Em mais de 4 bilhões de anos de história, a Terra já enfrentou cinco grandes extinções em massa — eventos cataclísmicos que varreram uma parte significativa da vida do planeta. O primeiro ocorreu há cerca de 440 milhões de anos, no final do período Ordoviciano, quando mudanças climáticas drásticas e glaciações eliminaram quase 85% das espécies marinhas. Depois, no período Devoniano, entre 370 e 360 milhões de anos atrás, outra crise devastou recifes e vida aquática.

O maior desastre biológico da história aconteceu no Permiano, há 250 milhões de anos. Conhecido como “a mãe de todas as extinções”, ele apagou cerca de 90% das espécies vivas.

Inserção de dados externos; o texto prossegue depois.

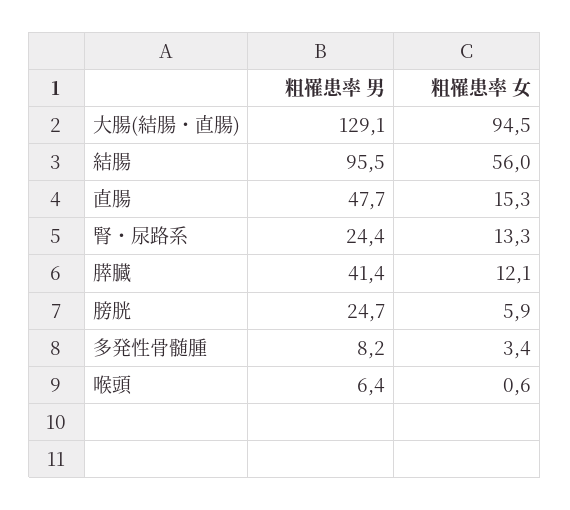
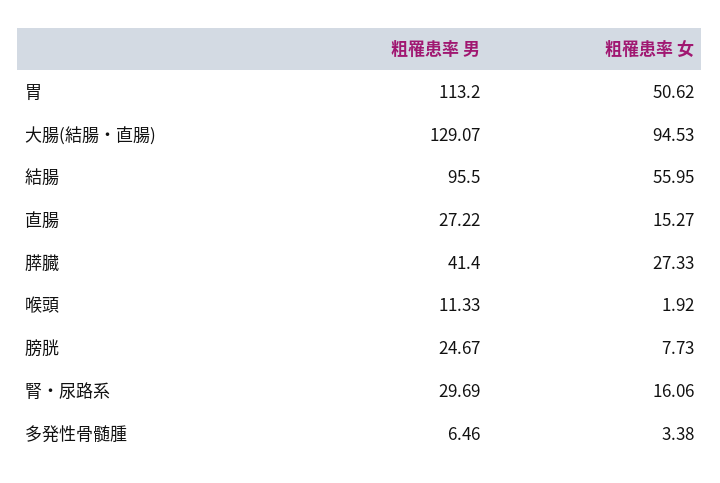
粗罹患率 男, 直腸: 47.7 -> 27.22
粗罹患率 男, 腎・尿路系: 24.4 -> 29.69
粗罹患率 女, 腎・尿路系: 13.3 -> 16.06
粗罹患率 女, 膵臓: 12.1 -> 27.33
粗罹患率 女, 膀胱: 5.9 -> 7.73
粗罹患率 男, 多発性骨髄腫: 8.2 -> 6.46
粗罹患率 男, 喉頭: 6.4 -> 11.33
粗罹患率 女, 喉頭: 0.6 -> 1.92
粗罹患率 男, 胃: none -> 113.2
粗罹患率 女, 胃: none -> 50.62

Causado por erupções vulcânicas gigantescas e liberação de gases tóxicos, transformou o planeta em um ambiente hostil. Pouco depois, no fim do Triássico (200 milhões de anos atrás) e no final do Cretáceo (65 milhões de anos), outras crises eliminaram répteis gigantes e, sim, os dinossauros — abrindo caminho para os mamíferos.

Mas há quem diga que vivemos agora a sexta extinção. Diferente das anteriores, esta não é causada por asteroides ou vulcões, mas por nós mesmos. Muitos cientistas chamam essa era de Antropoceno — o tempo do ser humano como força geológica. Desmatamento, poluição, mudanças climáticas e exploração excessiva estão fazendo espécies desaparecerem a um ritmo alarmante. Alguns até datam o início dessa extinção em 2022, como símbolo do ponto de virada.

A diferença? Dessa vez, temos consciência do que está acontecendo. E talvez, ainda, a chance de mudar o rumo.